(Camera metadata records)
▬▬▬▬▬▬▬▬▬▬

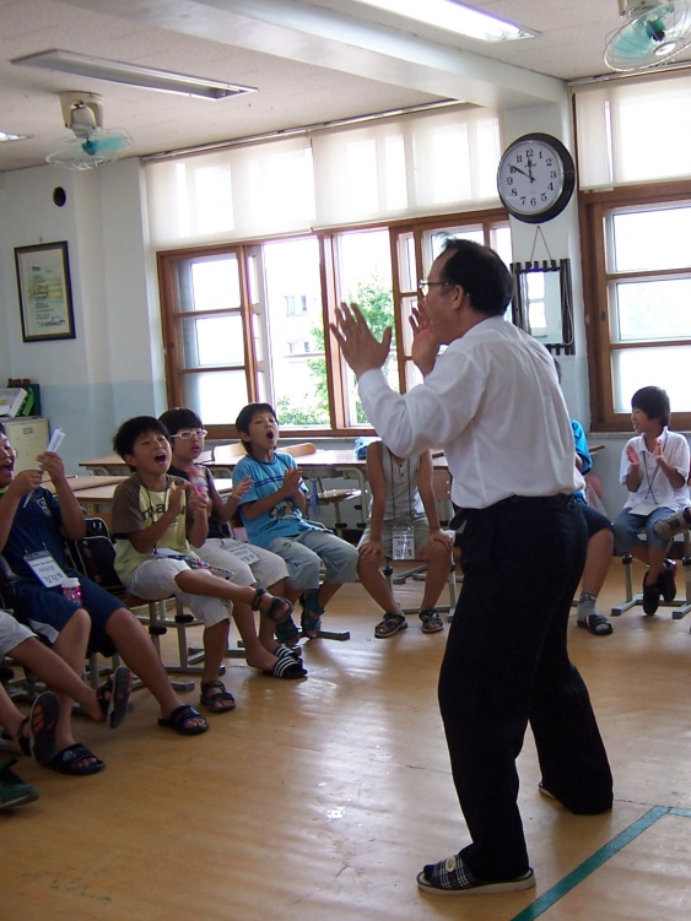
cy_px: 451
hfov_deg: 31.3
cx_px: 554
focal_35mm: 45
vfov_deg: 42.1
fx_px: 1198
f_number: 2.8
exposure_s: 1/60
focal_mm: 5.5
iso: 80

▬▬▬▬▬▬▬▬▬▬

Exact repetition of all the records is required, with the pictures excluded.

• Problem solution:
cy_px: 451
hfov_deg: 31.3
cx_px: 554
focal_35mm: 45
vfov_deg: 42.1
fx_px: 1198
f_number: 2.8
exposure_s: 1/60
focal_mm: 5.5
iso: 80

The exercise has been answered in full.